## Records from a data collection
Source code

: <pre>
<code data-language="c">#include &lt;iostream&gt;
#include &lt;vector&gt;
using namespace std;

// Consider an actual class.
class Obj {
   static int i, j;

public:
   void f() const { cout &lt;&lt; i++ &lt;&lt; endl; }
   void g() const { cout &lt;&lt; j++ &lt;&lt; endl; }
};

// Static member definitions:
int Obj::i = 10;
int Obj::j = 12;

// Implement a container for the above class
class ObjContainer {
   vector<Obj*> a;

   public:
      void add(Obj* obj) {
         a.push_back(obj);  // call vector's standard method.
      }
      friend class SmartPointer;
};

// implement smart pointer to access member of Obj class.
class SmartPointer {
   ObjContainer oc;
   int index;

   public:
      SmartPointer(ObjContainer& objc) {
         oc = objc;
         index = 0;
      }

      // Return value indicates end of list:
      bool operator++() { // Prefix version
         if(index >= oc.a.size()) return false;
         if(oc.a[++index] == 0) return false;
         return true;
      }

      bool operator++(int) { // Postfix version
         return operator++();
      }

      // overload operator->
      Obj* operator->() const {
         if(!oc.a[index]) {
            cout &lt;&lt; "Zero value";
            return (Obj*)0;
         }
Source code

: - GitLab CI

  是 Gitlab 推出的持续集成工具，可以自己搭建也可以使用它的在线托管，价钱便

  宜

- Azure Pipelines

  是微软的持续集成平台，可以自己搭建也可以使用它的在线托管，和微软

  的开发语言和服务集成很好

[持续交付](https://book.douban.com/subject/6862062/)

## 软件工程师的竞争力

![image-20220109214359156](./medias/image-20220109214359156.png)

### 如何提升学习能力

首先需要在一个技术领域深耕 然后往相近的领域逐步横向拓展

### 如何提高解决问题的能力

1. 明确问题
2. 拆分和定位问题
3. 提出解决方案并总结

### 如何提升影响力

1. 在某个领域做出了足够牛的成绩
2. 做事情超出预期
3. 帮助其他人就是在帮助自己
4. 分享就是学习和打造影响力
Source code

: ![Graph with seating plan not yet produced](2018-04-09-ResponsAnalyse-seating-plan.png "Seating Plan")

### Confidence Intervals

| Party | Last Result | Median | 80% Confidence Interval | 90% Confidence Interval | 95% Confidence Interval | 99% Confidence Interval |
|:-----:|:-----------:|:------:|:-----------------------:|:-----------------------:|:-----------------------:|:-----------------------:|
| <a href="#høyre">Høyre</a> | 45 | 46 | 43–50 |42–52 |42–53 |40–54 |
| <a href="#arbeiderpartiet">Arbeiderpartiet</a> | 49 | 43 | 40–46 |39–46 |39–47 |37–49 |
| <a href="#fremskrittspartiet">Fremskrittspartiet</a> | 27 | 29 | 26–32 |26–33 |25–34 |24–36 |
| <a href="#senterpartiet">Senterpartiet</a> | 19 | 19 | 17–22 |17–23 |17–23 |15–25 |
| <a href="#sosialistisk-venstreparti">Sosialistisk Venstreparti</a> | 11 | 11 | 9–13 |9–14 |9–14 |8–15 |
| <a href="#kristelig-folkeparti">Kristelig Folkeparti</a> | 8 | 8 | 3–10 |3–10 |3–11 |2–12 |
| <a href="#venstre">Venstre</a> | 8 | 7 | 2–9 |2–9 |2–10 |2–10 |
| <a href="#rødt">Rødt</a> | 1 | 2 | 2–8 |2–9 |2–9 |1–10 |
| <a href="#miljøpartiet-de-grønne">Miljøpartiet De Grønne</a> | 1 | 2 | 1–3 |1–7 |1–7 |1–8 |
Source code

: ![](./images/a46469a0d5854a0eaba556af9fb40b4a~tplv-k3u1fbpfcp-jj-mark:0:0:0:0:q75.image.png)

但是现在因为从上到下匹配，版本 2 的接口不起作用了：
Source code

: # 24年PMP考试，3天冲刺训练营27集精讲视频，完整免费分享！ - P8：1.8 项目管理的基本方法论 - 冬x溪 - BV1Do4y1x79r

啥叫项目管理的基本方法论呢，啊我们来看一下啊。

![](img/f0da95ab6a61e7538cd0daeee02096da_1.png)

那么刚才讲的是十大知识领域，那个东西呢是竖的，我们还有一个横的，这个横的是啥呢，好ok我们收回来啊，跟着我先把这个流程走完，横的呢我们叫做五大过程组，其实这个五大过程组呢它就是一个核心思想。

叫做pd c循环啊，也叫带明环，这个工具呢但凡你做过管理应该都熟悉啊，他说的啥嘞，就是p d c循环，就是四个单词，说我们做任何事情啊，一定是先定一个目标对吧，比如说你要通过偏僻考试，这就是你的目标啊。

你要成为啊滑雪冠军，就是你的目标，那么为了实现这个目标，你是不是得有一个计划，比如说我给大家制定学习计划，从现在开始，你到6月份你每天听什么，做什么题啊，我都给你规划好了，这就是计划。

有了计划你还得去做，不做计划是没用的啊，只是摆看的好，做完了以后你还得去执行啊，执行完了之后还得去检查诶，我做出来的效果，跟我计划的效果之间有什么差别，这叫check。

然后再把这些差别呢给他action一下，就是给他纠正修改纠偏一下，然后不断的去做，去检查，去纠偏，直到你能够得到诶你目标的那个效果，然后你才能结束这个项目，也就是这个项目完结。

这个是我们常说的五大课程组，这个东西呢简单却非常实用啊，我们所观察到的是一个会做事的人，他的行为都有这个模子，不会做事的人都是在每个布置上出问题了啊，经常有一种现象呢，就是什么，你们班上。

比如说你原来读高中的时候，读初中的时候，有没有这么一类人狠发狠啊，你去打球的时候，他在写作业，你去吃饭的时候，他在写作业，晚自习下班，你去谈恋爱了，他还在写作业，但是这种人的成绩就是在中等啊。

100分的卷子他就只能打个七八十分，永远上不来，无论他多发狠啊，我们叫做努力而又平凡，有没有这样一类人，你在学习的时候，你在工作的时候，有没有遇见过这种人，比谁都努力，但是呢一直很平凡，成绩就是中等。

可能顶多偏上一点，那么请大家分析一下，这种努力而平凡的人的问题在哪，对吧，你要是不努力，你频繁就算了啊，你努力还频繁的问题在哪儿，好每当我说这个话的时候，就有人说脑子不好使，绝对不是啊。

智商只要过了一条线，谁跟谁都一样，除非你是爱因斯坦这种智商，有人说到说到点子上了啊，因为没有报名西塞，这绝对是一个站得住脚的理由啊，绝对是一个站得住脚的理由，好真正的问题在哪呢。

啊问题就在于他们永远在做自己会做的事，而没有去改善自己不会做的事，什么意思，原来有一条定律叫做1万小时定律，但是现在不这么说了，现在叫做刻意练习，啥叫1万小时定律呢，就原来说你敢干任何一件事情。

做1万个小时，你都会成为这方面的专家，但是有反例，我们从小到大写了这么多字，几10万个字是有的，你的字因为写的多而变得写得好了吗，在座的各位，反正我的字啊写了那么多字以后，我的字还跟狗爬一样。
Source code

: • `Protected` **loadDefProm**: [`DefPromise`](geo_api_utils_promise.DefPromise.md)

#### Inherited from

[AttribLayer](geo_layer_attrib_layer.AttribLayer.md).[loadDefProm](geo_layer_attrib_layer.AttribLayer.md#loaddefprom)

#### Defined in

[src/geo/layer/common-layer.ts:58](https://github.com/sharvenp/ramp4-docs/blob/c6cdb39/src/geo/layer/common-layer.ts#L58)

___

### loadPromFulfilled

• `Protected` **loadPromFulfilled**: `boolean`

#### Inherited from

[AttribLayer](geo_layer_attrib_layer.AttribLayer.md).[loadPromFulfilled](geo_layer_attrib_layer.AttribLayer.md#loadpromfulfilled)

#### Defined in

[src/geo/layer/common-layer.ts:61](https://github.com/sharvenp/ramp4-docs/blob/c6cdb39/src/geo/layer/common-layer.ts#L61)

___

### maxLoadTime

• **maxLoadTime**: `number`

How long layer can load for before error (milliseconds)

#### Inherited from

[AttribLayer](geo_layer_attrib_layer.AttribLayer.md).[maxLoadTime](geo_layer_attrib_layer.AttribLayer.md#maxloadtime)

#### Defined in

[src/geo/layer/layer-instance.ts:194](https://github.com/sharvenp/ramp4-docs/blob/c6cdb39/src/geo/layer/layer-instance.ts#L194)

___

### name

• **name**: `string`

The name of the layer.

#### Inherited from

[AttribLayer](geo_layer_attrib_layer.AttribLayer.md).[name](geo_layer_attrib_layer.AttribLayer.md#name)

## What is needed
Find how many lines in the data above include the string "sharvenp", and give that number alone.

## Output below
3